Cancer risks in Lynch syndrome carriers: a systematic review and meta-analysis.

[BACKGROUND] Lynch syndrome (LS), caused by pathogenic variants (PVs) in mismatch repair genes, increases the risk of several cancers. Surveillance guidelines vary internationally due to inconsistent risk estimates. This study refines cancer risk estimates by gene, sex, and age to support personalized recommendations.

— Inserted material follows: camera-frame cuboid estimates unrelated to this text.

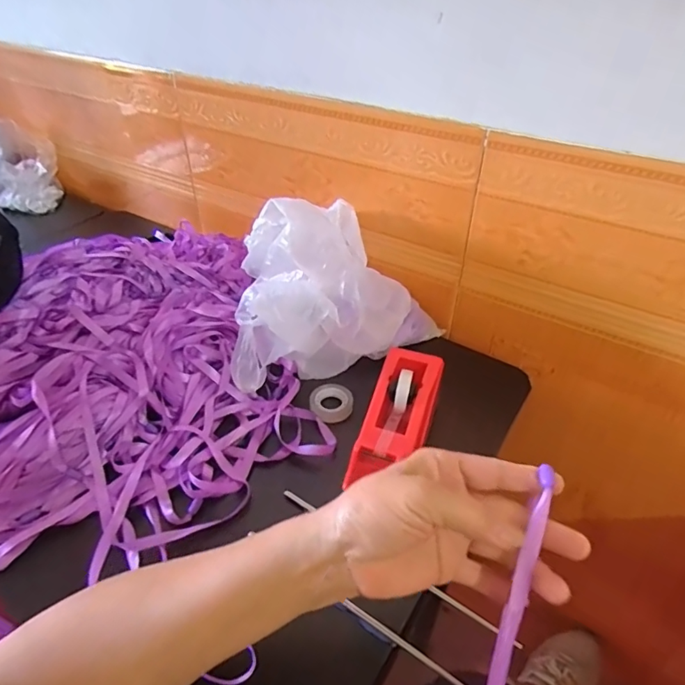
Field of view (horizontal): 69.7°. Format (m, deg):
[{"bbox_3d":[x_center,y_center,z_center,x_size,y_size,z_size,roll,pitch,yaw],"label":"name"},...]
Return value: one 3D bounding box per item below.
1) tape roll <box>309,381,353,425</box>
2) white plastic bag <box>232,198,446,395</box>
[{"bbox_3d":[-0.014,0.065,0.549,0.043,0.017,0.052,-22,45,-23],"label":"tape roll"},{"bbox_3d":[0.003,-0.047,0.522,0.235,0.190,0.135,-3,41,-3],"label":"white plastic bag"}]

[METHODS] This meta-analysis included studies reporting cumulative cancer risks in genetically confirmed LS PV carriers. PubMed was searched until December 31, 2024. Following the MOOSE (Meta-analyses Of Observational Studies in Epidemiology) guideline, data were extracted independently by 2 reviewers and analyzed using fixed (n = 2 estimates) or random-effects models (n > 2 estimates), stratified by gene, sex, cancer site, and study design: LS retrospective family (LSRF), LS prospective cohort (LSPC), and population-based case-control (PBCC) studies.

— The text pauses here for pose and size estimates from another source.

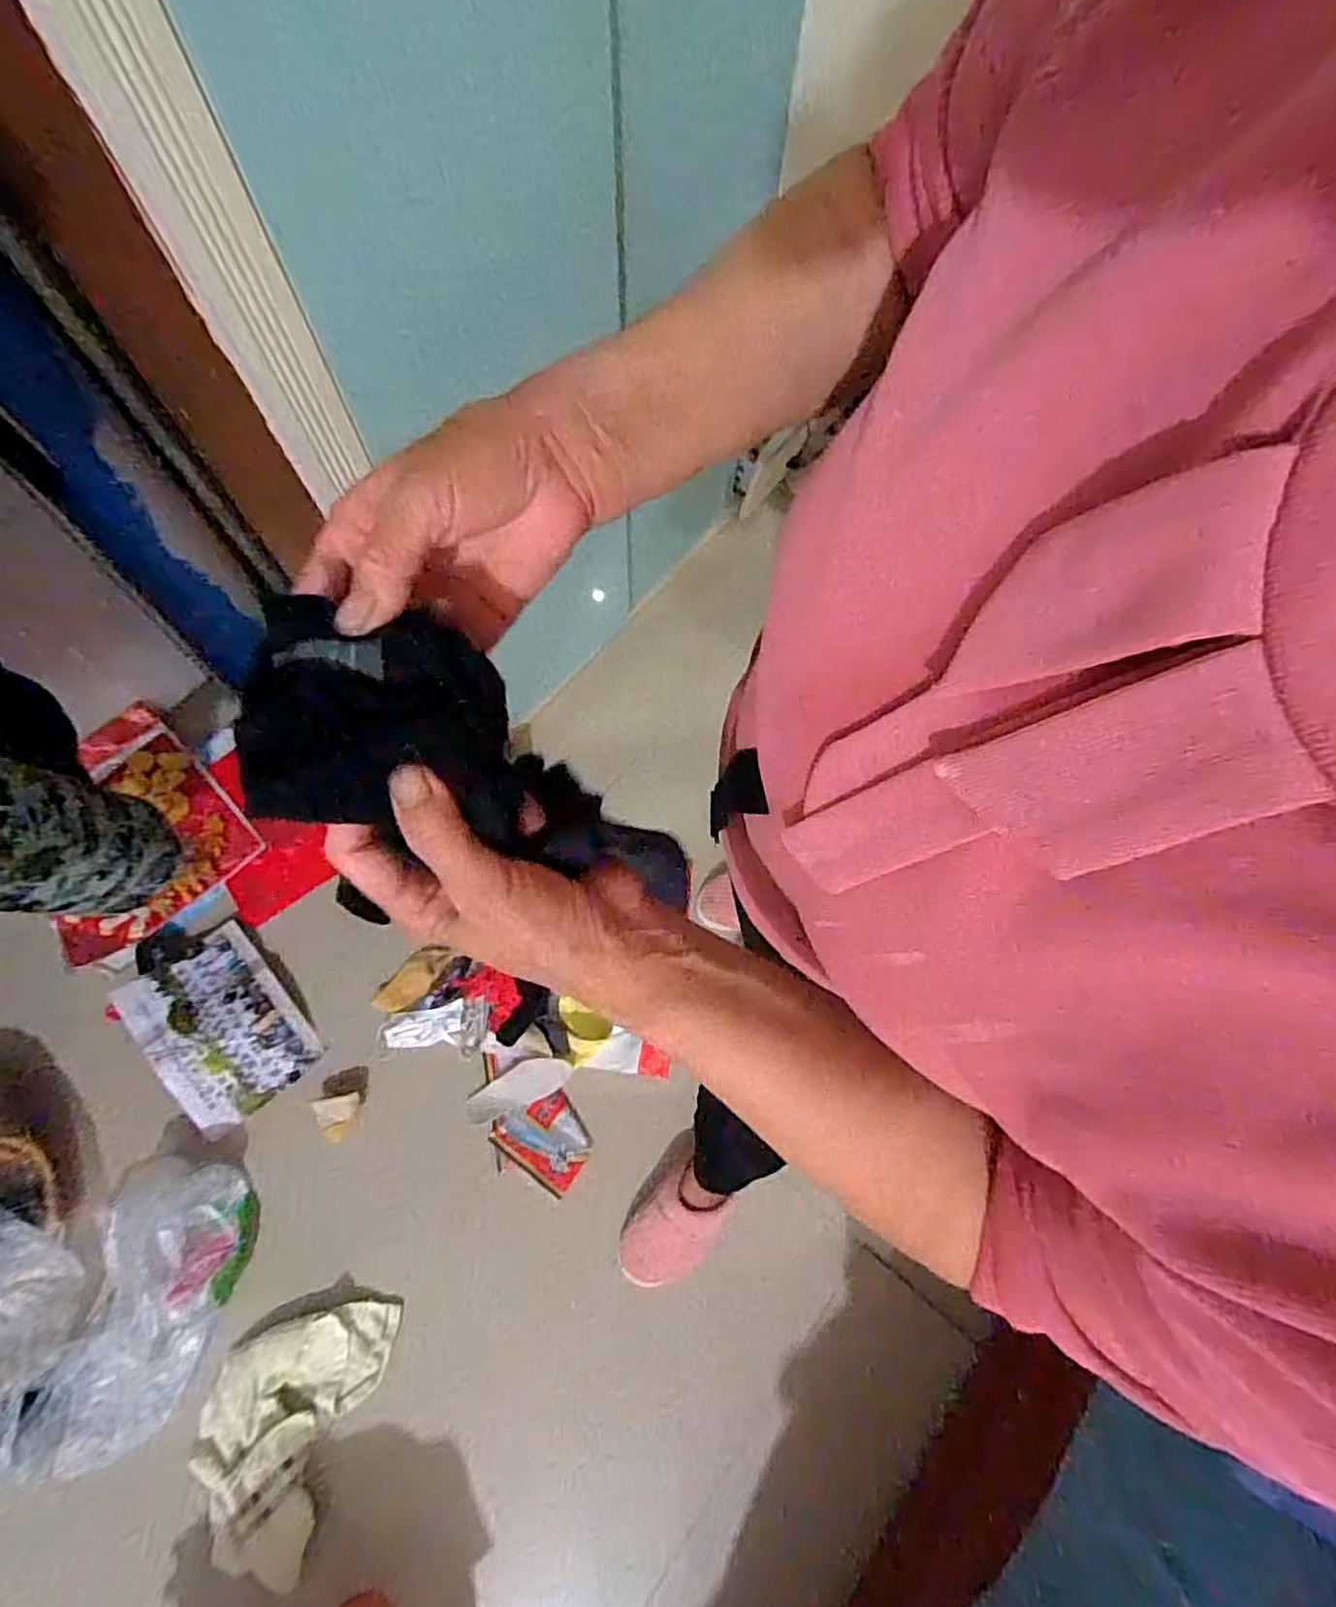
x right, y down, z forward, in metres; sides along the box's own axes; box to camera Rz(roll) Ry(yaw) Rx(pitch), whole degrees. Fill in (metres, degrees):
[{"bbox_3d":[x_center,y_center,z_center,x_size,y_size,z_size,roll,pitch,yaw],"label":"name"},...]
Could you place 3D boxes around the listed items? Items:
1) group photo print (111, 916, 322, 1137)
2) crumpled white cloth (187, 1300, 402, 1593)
[{"bbox_3d":[-0.727,0.362,1.121,0.191,0.021,0.288,-35,76,-32],"label":"group photo print"},{"bbox_3d":[-0.521,0.829,0.938,0.197,0.030,0.282,23,55,-3],"label":"crumpled white cloth"}]

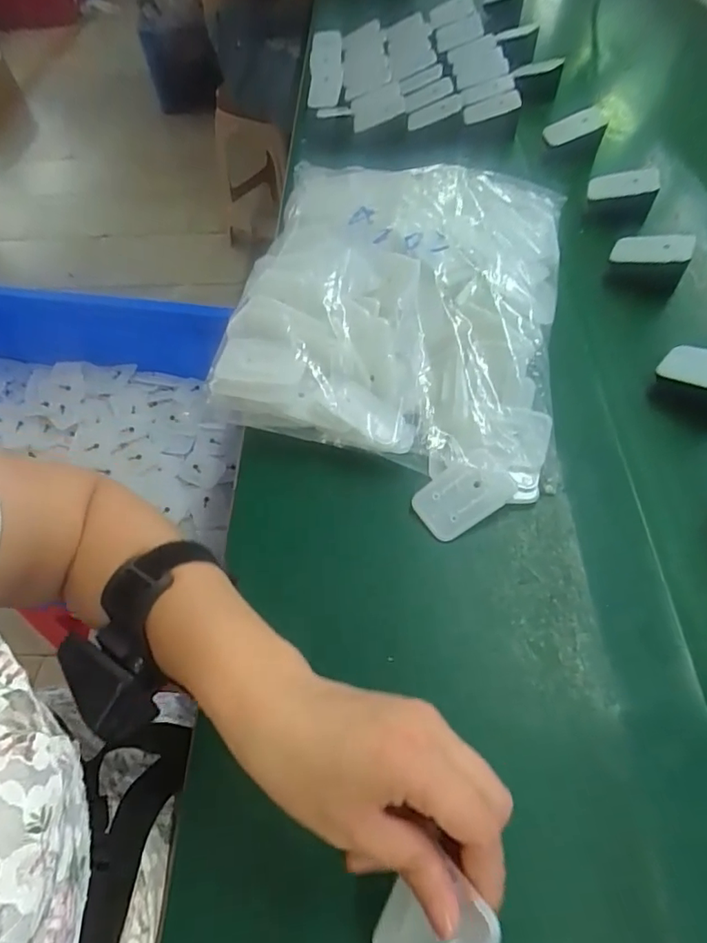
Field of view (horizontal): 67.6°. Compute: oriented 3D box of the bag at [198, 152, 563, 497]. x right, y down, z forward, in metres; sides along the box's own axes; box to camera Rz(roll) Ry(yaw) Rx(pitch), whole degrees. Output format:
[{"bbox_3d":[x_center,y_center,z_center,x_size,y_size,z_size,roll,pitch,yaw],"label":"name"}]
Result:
[{"bbox_3d":[0.040,-0.145,0.450,0.263,0.080,0.305,10,59,9],"label":"bag"}]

[RESULTS] Thirty-three studies were included, mostly LSRF. Meta-analysis of LSRF showed that colorectal cancer risk at 40 years was markedly lower in MSH6 and PMS2 carriers (<2%) than in MLH1 and MSH2 (>4%). For endometrial cancer, risks at 50 years were 8.3% (95% CI = 5.1 to 13.4), 8.7% (95% CI = 3.8 to 18.7), 5.2% (95% CI = 2.3 to 11.2), and 3.0% (95% CI = 1.0 to 8.0) for MLH1, MSH2, MSH6, and PMS2, respectively. For ovarian cancer, risks at 40 years were 1.2% (95% CI = 0.6 to 2.7) and 0.9% (95% CI = 0.5 to 1.8) for MLH1 and MSH2, respectively. Few studies addressed other cancer types, highlighting the need for additional data.

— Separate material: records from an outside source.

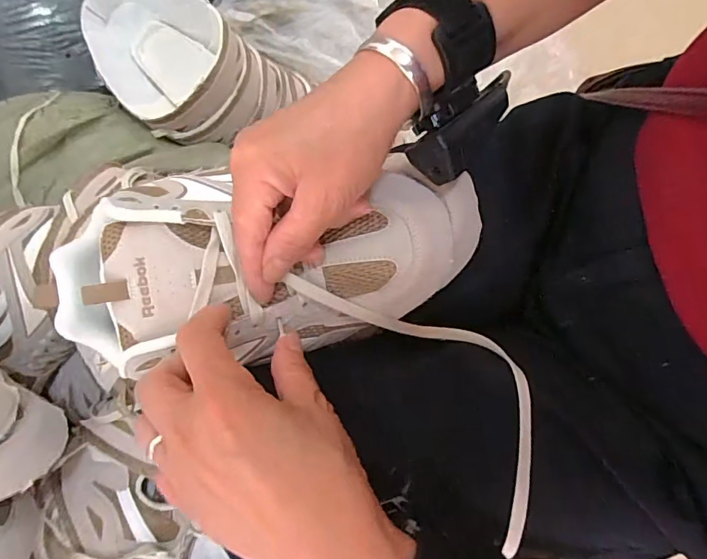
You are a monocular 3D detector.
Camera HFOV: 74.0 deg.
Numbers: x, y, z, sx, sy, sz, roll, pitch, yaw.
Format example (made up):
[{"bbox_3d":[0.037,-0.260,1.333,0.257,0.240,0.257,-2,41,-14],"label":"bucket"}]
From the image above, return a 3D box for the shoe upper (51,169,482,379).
[{"bbox_3d":[-0.052,-0.015,0.297,0.262,0.060,0.129,-6,74,-5],"label":"shoe upper"}]

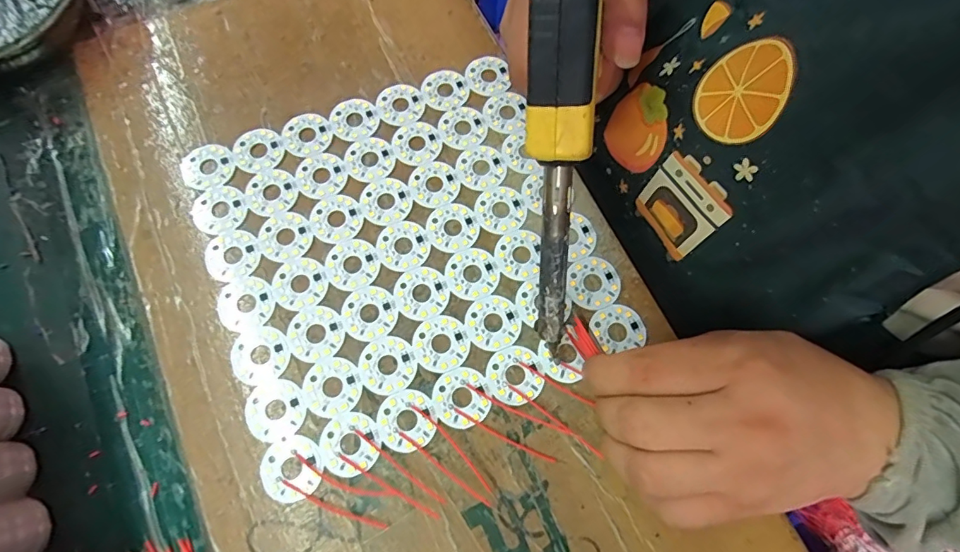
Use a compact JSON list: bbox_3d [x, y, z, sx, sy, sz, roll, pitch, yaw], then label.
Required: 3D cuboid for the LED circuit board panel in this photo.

[CONCLUSIONS] This is the first meta-analysis providing stratified cancer risk estimates by cancer site, gene, and study design. These findings support gene-specific surveillance strategies, such as initiating colonoscopy at 30-35 years for MSH6 and PMS2 carriers, postponing hysterectomy after 50 years for PMS2 carriers, and delaying oophorectomy after 45 years for MLH1 and MSH2 PV carriers.